TASK DETAILS >> Return the records below in full. Keep every word exact and skip the images.

RECORDS >>
════════════════════

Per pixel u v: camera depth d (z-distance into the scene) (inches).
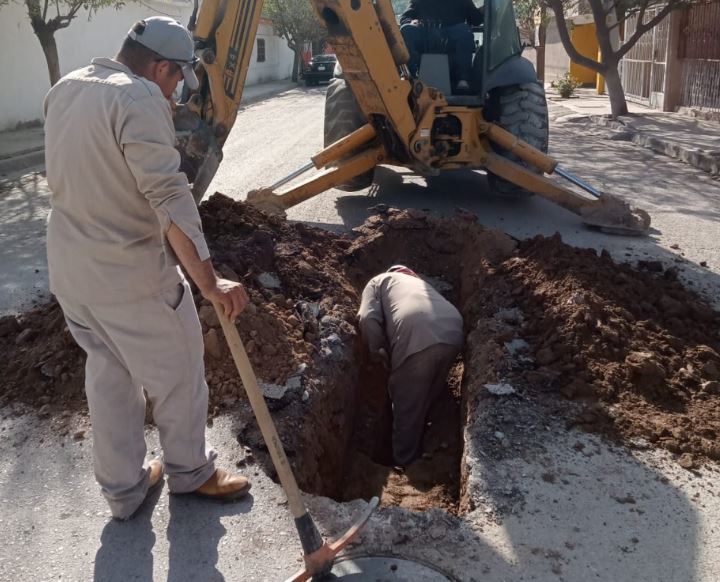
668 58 711.7
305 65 1525.6
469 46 325.7
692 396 155.1
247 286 185.0
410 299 196.5
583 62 679.1
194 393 116.2
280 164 430.0
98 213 103.6
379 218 266.8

════════════════════

SOLVED PROBLEM >>
Per pixel u v: camera depth d (z-distance into the scene) (inches).
668 58 711.7
305 65 1525.6
469 46 325.7
692 396 155.1
247 286 185.0
410 299 196.5
583 62 679.1
194 393 116.2
280 164 430.0
98 213 103.6
379 218 266.8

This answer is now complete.